- [Text segment]:
━━━━━━━━━━━━━━━━━━━━

Inflation keeps cooling as global economic slowdown takes hold, but how bad will the recession be?

By Robert Romano

Consumer inflation in the U.S. fell to 7.1 percent for the past 12 months in November, down from 7.7 percent in October and 8.2 percent in September, according to the latest data from the Bureau of Labor Statistics (BLS), as the global economy continues cooling.

That makes the fifth straight month that prices have kept on falling after inflation peaked at 9.1 percent in June 2022.

The biggest driver for the softening prices has been the price of oil coming down after peaking in March 2022 at $123 a barrel and now is down to about $75 a barrel.

Gasoline was down 2 percent in November, following a 7.6 percent drop in July, a 10.6 percent drop in August and 4.9 percent drop in September.

In October, though, gasoline was up 4 percent when oil again surged briefly to $95 a barrel after OPEC+ announced it was slashing oil production by 2 million barrels a day. Afterward, though, prices kept falling amid weakening demand.

All of which is yet another recession signal. The economy overheats as peak employment is reached, and as consumers spend more money on food and energy, they spend less on other goods and put off larger purchases until finally, the contraction occurs. The falling prices are a symptom of that.

Elsewhere, there are many other recession signals.

The spread between 10-year treasuries and 2-year treasuries has been inverted for several months now since July as investors dump short term bonds in favor of longer term bonds. That has happened before every recession in modern history.

In labor markets, job openings are down 1.5 million to 10.3 million from their March 2022 peak of 11.8 million.

In the past two months, 466,000 fewer Americans reported having jobs in the BLS household survey. There were also dips of 353,000 in April and 315,000 in June that were offset by gains in May and July.

That’s what peak employment looks like. It clanks around the top as businesses seek to expand and then, when they fail, they capitulate. First job openings fall, as they have, and then the job losses begin. Firms top hiring, and then they start firing.

So, it all looks like a garden variety recession unfolding before our eyes — a lot like watching a slow motion train wreck — just in time for the 2024 election cycle, as incumbent President Joe Biden’s fate might very well be determined by just how bad the current recession turns out to be.

If it’s pretty bad, just ask Herbert Hoover, Jimmy Carter, George H.W. Bush and Donald Trump, who all suffered recessions during their terms of office, and were only one-term presidents. They all lost.

Or it could be less bad than expected, or be over long before any voting in 2024 begins.

Ronald Reagan had a pretty bad recession in 1982 but by the time 1984 rolled around, the recovery had long since been underway and he was easily reelected.

Gerald Ford was another one-termer who had a recession in 1974 that had recovered by 1976, and he lost narrowly to Jimmy Carter.

The danger now, though, could be a shallow recession now, followed by inflationary forces again rearing their head. In the 1970s and 1980s, this happened a several times.

Inflation peaked at 6.4 percent in Feb. 1970, and then retreated to 2.9 percent by 1972 after the recession, and then peaked again in Nov. 1974 at 12.2 percent, before going down 5 percent by Nov. 1976 after the recession, and peaked at 14.6 percent in March 1980 before going down to 9.7 percent in June 1981 and spiking again into the 1982 recession to 10.7 percent.

Each time, the recession came and prices would fall, only to rise again afterward. The choice could be to take our medicine now as the Federal Reserve meets to again hike interest rates, or to pay for it later. Stay tuned.

Robert Romano is the Vice President of Public Policy at Americans for Limited Government Foundation.

━━━━━━━━━━━━━━━━━━━━

- [Activities]:
[a] Say whether each statement, (i) through (iii), agrees with the article on inflation and recession. Answer yes or no for each and quote the deciding words of the article. (i) Inflation peaked at 9.1 percent in June 2022. (ii) Gasoline prices rose in November. (iii) Job openings peaked at 11.8 million in March 2022.
[b] Rewrite the stretch of the article on inflation and recession from "So, it all looks" through "to Jimmy Carter.", putting "President Reagan" in place of "Ronald Reagan".

━━━━━━━━━━━━━━━━━━━━

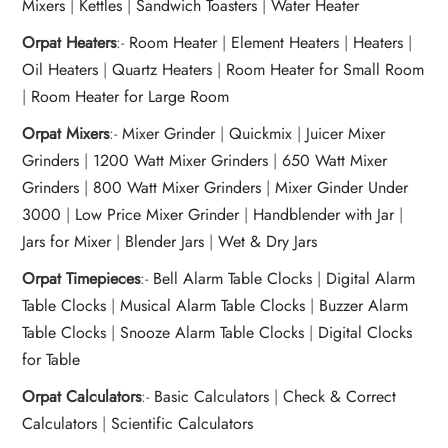
Mixers
|
Kettles
|
Sandwich Toasters
|
Water Heater
Orpat Heaters
:-
Room Heater
|
Element Heaters
|
Heaters
|
Oil Heaters
|
Quartz Heaters
|
Room Heater for Small Room
|
Room Heater for Large Room
Orpat Mixers
:-
Mixer Grinder
|
Quickmix
|
Juicer Mixer
Grinders
|
1200 Watt Mixer Grinders
|
650 Watt Mixer
Grinders
|
800 Watt Mixer Grinders
|
Mixer Ginder Under
3000
|
Low Price Mixer Grinder
|
Handblender with Jar
|
Jars for Mixer
|
Blender Jars
|
Wet & Dry Jars
Orpat Timepieces
:-
Bell Alarm Table Clocks
|
Digital Alarm
Table Clocks
|
Musical Alarm Table Clocks
|
Buzzer Alarm
Table Clocks
|
Snooze Alarm Table Clocks
|
Digital Clocks
for Table
Orpat Calculators
:-
Basic Calculators
|
Check & Correct
Calculators
|
Scientific Calculators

━━━━━━━━━━━━━━━━━━━━

- [Your written answers]:
[a]
(i) Yes: "inflation peaked at 9.1 percent in June 2022"
(ii) No: "Gasoline was down 2 percent in November"
(iii) Yes: "their March 2022 peak of 11.8 million"

[b]
So, it all looks like a garden variety recession unfolding before our eyes — a lot like watching a slow motion train wreck — just in time for the 2024 election cycle, as incumbent President Joe Biden’s fate might very well be determined by just how bad the current recession turns out to be.

If it’s pretty bad, just ask Herbert Hoover, Jimmy Carter, George H.W. Bush and Donald Trump, who all suffered recessions during their terms of office, and were only one-term presidents. They all lost.

Or it could be less bad than expected, or be over long before any voting in 2024 begins.

President Reagan had a pretty bad recession in 1982 but by the time 1984 rolled around, the recovery had long since been underway and he was easily reelected.

Gerald Ford was another one-termer who had a recession in 1974 that had recovered by 1976, and he lost narrowly to Jimmy Carter.